In one, the justices were unanimous in ruling that tribal police officers can stop and detain non-Indians for potential violations of state or federal law that occur on reservation lands.
The court overturned a decision of the U.S. Court of Appeals for the 9th Circuit that sided with a motorist charged with gun- and drug-related crimes after he was stopped by a tribal officer on a road that crosses the Crow reservation in Montana.
Officer James Saylor of the Crow Tribe Police Department found Joshua Cooley in his truck parked by the side of the road in 2016, headlights on and motor running. Cooley observed guns and drugs in the truck, and detained Cooley while seeking help from county and federal officers.

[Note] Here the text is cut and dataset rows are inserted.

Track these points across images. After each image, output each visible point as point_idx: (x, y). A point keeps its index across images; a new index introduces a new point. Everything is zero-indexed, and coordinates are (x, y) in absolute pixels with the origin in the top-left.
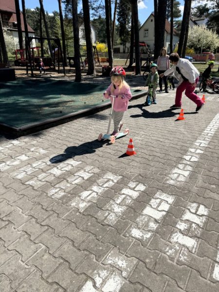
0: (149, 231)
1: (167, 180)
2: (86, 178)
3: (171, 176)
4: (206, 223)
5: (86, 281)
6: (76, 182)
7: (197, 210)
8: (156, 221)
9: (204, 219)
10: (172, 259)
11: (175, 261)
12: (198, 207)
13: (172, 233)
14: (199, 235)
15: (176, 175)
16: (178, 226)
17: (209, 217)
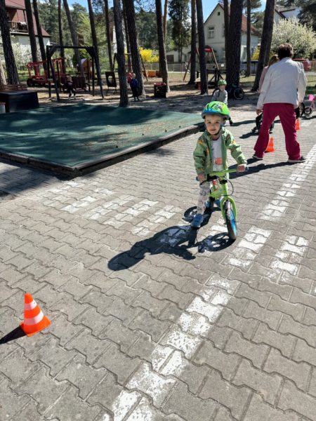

In siding with Cooley, the 9th Circuit cited previous Supreme Court precedents that limit the authority tribal officers have over non-Indians.
But Justice Stephen G. Breyer said that missed an important exception recognized in previous cases. It gives tribal police the authority to exercise civil authority over the conduct of non-Indians on reservations “when that conduct threatens or has some direct effect on the political integrity, the economic security, or the health or welfare of the tribe.”
Breyer wrote that description fits Cooley’s case “almost like a glove.”
“To deny a tribal police officer authority to search and detain for a reasonable time any person he or she believes may commit or has committed a crime would make it difficult for tribes to protect themselves against ongoing threats,” he wrote.
The case is United States v. Cooley.
The court is working toward a goal of issuing decisions in cases argued this term by June 28. There are about two dozen remaining, and the justices will release more opinions Thursday.